INSTRUCTION
Copy the rows below word for word, beginning at the line that contains "col_0, col_3" and stopping after the line that contains "Where do Heading". Include both of those lines and nothing else.

- Opening Delimiter -

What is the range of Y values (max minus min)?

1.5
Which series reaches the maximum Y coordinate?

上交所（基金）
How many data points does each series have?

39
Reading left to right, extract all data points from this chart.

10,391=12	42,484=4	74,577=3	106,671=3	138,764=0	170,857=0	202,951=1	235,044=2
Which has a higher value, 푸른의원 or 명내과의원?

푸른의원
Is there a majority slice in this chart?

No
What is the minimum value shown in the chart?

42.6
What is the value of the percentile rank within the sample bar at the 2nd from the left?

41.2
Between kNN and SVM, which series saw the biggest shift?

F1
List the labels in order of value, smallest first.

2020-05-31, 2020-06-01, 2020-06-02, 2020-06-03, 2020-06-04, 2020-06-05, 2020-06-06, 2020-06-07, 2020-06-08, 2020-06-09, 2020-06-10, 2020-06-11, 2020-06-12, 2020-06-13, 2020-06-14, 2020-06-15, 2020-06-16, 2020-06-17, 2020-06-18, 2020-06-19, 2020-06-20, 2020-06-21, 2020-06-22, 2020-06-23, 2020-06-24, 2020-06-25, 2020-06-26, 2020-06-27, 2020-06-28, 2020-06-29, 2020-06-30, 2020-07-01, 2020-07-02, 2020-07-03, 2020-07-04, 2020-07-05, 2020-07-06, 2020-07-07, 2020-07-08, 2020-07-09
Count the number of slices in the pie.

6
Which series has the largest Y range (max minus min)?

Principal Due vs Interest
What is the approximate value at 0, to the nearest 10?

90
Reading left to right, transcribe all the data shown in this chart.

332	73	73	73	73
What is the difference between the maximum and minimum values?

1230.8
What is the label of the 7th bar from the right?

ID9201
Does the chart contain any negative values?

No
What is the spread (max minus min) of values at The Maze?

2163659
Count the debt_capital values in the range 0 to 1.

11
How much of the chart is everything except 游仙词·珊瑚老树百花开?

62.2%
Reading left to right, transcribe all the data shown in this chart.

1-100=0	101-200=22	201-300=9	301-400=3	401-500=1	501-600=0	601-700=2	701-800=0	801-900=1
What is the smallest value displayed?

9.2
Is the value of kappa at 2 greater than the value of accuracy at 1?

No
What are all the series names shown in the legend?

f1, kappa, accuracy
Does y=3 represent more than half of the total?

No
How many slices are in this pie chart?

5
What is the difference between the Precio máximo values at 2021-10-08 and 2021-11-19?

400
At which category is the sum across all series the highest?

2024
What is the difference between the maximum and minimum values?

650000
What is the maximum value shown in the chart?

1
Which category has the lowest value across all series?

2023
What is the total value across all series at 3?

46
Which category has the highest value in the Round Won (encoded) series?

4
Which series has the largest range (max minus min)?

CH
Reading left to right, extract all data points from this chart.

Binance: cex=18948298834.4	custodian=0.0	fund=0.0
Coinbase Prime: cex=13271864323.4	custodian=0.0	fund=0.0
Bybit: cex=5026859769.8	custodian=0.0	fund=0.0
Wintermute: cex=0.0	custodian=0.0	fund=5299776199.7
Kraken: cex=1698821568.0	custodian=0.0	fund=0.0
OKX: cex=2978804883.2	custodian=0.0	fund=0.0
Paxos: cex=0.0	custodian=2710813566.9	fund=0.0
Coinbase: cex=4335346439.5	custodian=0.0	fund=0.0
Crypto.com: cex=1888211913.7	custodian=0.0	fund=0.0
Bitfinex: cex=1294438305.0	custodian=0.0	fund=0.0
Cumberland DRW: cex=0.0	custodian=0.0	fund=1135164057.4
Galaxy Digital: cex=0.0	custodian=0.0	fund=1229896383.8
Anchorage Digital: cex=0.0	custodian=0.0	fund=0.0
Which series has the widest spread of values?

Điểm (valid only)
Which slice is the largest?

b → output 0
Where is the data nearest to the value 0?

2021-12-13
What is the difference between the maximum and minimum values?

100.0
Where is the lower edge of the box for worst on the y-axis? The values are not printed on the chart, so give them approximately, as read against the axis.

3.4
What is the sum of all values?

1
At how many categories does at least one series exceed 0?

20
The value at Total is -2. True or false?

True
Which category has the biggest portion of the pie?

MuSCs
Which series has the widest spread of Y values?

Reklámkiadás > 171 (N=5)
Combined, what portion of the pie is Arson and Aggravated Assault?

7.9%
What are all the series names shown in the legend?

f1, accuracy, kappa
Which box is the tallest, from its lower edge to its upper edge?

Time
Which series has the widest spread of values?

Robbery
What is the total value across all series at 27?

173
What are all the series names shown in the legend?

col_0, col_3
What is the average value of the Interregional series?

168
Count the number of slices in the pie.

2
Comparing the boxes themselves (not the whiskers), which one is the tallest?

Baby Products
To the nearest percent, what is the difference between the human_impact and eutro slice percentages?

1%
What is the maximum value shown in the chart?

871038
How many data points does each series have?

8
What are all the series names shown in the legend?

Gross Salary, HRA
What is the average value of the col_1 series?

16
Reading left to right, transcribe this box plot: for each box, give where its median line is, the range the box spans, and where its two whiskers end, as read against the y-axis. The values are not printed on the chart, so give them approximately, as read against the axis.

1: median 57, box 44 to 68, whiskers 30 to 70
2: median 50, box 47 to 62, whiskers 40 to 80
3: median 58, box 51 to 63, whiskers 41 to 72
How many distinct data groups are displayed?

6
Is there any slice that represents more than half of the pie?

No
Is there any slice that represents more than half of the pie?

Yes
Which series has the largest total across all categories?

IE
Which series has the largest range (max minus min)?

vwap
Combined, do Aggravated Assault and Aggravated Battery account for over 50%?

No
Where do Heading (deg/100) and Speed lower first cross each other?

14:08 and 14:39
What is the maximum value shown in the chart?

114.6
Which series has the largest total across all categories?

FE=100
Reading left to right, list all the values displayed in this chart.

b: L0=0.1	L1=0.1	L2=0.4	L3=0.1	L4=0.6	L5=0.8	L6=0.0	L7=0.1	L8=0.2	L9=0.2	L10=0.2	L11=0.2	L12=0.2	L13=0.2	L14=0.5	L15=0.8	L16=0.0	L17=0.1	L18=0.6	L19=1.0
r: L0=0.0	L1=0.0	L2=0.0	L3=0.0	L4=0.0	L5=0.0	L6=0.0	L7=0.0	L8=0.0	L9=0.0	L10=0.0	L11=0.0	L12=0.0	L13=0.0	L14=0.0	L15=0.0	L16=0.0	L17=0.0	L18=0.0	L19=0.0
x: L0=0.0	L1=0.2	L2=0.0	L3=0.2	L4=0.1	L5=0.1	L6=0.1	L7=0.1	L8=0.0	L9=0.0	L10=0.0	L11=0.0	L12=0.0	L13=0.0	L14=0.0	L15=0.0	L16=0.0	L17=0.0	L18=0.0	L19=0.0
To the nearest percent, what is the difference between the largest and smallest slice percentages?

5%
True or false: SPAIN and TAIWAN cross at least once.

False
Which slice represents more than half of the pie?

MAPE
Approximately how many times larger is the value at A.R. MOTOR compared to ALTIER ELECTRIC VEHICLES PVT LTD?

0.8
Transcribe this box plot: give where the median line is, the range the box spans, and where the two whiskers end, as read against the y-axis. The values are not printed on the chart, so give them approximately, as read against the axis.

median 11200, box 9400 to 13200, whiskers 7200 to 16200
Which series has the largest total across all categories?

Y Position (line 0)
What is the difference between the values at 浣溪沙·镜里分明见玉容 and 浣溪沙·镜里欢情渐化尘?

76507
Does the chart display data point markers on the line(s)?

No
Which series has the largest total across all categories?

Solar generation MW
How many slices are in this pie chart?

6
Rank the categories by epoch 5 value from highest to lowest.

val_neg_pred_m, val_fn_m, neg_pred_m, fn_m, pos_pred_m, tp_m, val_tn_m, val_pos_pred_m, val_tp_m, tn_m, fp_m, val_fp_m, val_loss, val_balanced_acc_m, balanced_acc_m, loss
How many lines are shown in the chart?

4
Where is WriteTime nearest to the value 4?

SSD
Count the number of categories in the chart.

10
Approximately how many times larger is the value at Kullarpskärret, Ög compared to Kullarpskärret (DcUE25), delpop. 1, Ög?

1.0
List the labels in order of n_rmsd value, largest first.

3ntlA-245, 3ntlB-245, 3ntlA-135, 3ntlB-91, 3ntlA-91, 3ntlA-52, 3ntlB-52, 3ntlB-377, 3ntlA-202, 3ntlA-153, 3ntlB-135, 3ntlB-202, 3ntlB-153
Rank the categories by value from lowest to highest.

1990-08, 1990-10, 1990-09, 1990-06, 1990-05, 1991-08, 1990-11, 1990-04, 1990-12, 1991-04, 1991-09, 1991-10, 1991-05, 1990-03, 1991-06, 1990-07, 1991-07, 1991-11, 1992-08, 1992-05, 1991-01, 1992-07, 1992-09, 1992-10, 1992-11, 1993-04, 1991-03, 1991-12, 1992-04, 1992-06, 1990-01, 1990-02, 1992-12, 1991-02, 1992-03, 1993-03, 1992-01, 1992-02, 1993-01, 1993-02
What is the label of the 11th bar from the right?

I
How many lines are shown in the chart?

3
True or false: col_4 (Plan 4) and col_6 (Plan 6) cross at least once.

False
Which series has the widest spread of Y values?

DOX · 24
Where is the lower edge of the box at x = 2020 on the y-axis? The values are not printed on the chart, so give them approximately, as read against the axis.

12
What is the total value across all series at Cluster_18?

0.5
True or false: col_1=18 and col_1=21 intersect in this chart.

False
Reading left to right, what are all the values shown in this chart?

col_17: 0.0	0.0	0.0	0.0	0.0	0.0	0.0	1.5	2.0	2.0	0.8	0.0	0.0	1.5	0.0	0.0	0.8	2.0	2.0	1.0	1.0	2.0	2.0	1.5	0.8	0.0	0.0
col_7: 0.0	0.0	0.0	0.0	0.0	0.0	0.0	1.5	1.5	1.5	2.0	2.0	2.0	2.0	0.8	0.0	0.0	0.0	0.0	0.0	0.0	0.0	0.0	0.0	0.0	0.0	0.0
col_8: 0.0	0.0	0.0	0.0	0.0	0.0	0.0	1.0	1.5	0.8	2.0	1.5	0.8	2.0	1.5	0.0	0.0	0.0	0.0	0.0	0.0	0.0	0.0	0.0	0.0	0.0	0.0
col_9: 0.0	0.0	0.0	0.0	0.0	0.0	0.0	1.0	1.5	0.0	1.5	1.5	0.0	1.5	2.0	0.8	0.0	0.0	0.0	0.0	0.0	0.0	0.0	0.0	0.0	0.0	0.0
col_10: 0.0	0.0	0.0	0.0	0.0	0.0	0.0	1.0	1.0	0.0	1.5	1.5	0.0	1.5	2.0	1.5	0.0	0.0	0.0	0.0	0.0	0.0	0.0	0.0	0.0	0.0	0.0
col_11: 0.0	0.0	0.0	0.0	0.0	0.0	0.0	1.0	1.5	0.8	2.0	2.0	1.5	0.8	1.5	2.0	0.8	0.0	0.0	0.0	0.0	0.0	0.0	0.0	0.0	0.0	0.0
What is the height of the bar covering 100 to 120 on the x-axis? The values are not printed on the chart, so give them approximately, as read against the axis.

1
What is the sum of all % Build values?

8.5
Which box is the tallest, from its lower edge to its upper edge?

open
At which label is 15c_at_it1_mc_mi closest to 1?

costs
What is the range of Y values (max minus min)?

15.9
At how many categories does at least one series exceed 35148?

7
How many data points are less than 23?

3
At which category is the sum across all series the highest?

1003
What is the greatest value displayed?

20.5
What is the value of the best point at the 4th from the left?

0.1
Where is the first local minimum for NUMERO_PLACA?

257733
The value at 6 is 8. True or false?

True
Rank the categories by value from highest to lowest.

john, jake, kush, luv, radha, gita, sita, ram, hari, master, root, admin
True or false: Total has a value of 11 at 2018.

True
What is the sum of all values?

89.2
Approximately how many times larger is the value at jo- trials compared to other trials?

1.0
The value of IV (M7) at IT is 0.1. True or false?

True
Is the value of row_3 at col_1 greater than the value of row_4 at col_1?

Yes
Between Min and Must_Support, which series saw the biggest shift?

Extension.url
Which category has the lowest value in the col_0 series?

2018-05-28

- Closing Delimiter -

ANSWER TO THE EXERCISE
col_0, col_3
What is the average value of the Interregional series?

168
Count the number of slices in the pie.

2
Comparing the boxes themselves (not the whiskers), which one is the tallest?

Baby Products
To the nearest percent, what is the difference between the human_impact and eutro slice percentages?

1%
What is the maximum value shown in the chart?

871038
How many data points does each series have?

8
What are all the series names shown in the legend?

Gross Salary, HRA
What is the average value of the col_1 series?

16
Reading left to right, transcribe this box plot: for each box, give where its median line is, the range the box spans, and where its two whiskers end, as read against the y-axis. The values are not printed on the chart, so give them approximately, as read against the axis.

1: median 57, box 44 to 68, whiskers 30 to 70
2: median 50, box 47 to 62, whiskers 40 to 80
3: median 58, box 51 to 63, whiskers 41 to 72
How many distinct data groups are displayed?

6
Is there any slice that represents more than half of the pie?

No
Is there any slice that represents more than half of the pie?

Yes
Which series has the largest total across all categories?

IE
Which series has the largest range (max minus min)?

vwap
Combined, do Aggravated Assault and Aggravated Battery account for over 50%?

No
Where do Heading (deg/100) and Speed lower first cross each other?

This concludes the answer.